ÖĞRETMENLER GÜNÜ

Kesin tarihi bilinmemekle birlikte yüz yıl içinde günü kutlanmayan meslek dalı kaldı mı bilmiyorum. Bunlardan biri de öğretmenler günüdür. 12 Eylül darbesi ile birlikte bir general olan Hasan Sağlam’ın Millî Eğitim Bakanlığı döneminde böyle bir gün kutlanmaya başlanmıştır. Dayanak olarak da Atatürk’ün yeni harfleri kabulü ile kendisine verilen Başöğretmenlik ünvanı dır. Darbe yöneticilerin gerekçeleri arasında olan Atatürkçülük bu konuda da kendisini göstermiş ve o günden bugüne kutlanmaktadır. Her vilayetten yılın öğretmeni seçilir ve seçilenler Ankara’ya giderek en yüksek makamları ziyaret ederek ağırlanıp çeşitli hediyelerle dönmektedirler. Bu uygulama halen devam ediyor mu bilmiyorum. İllerde çeşitli etkinliklerle ve programlar icra edilirdi.

    Sonradan öğretmenlerin sendikalaşması ile her sendika alternatif kutlama faaliyeti yapmaktadırlar. Verdikleri beyanatlar bile birbirinden ayrıdır. 1739 sayılı Millî eğitim Temel Kanunu ise sadece kanun olarak durmakta olduğu açıktır.
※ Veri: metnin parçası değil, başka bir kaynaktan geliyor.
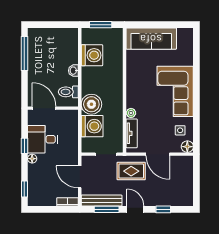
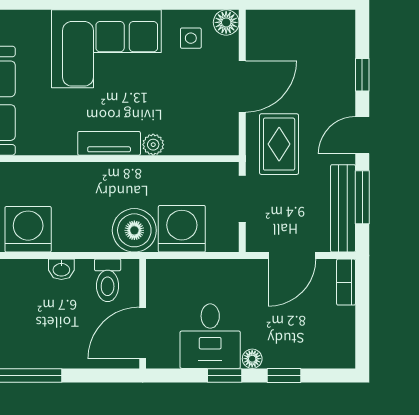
tv unit: (132, 133) -> (109, 143), moved
window: (24, 189) -> (284, 375), moved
Keyfi uygulamalar millî birliğimiz için tehdit oluşturduğunu anlamamız lazımdır. Varsa kanunun eksikliklerini düzeltelim. Yoksa kanunun ruhuna uyarak geleceğimizi karartmayalım. OECD ülkeleri arasında eğitim seviyemizin halini bakanlığın sayfalarında bulmak mümkündür. Her yeni bakanın keyfine, fikrine ve şahsi hesaplarına göre eğitim politikaları dünyanın neresinde vardır?1739 saylı kanunun öğretmenlik mesleği ile ilgili hedefler esas alınmalıdır. Sadece öğretmen yetiştiren okullardan öğretmen alımı yapılmalıdır. En kolay meslek nazarı ile bakılan meslek olmaktan çıkarılmalıdır. Öğretmenlik siyasi polemik konusu istihdam kapısı olmaktan çıkarılmalıdır. Esasında öğretmenlik hayatımıza 16 Mart 1848’ de Dar’ül Muallimin okulunun açılması ile girmiştir. Uzun yıllar Muallim olarak nitelendirilmiş ve daha sonra öğretmen olarak değiştirilmiştir. Esasında Öğretmenler Günü kutlamasını bu tarihin esas alınması daha isabetli olacaktır. Ancak, ne yazık ki artık öğretmen okullarından bahsetmek mümkün değildir. Kapatıldılar. Şimdiki öğretmenler arasında ‘Öğretmenler Marşı’ nı bilip okuyan var mıdır?

    Bütçe imkânları daha öncelikli konulara aktarıldığından artarak devam eden öğretmen ihtiyacını karşılanması ötelenmektedir. Dahası maliyeti daha az olduğundan ücretli öğretmenlik tercih edilmektedir. Taşeron işçiler kadro alıyor ama ücretli öğretmen kadro alamıyor. Bir sürü garabetin biriktiği bir zaman dilimden geçiyoruz. Gelecek nesilleri yetiştirecek olan öğretmenlerimizi yetiştirecek plan ve programı niçin yapmıyoruz? Bütçe imkânlarının öğretmenler lehine işletilmediği bir dönemde öğretmenlerin mutluluğu tartışma konusudur. Bu tartışmaların daha çok devam edeceği anlaşılmaktadır.

    En sıkıntılı zamanlarda her türlü imkânsızlığın içinde gelecek nesillere canlarını feda ederek ışık olan ülkücü öğretmenlere ihtiyacımız o kadar çok ki. Bir zamanlar yoklukla savaşarak ülkenin en ücra köşelerinde görev yapanlarla terörün kör kurşunlarına göğsünü siper edenlere ihtiyacımız o kadar çok ki. Hain kurşunların hedefi olan Necmettin ve Aybüke gibi diğer bütün şehit öğretmenlerimiz gibi nice öğretmenlerimiz olduğunu biliyorum. Onlara sonsuz rahmetler diliyorum.

    Hiçbir konuda ittifak yapamadığımız bir zaman dilimi yaşıyoruz. Doğru yapılanlara da yanlış olanlara da doğru dediğimiz bu süre içinde bizi birleştirecek tek konu öğretmenliktir. Öğretmenlik mesleği konusunu önümüze koyup ele almak zorundayız. Bütün öğretmenlerimizin öğretmenler gününü kutluyorum.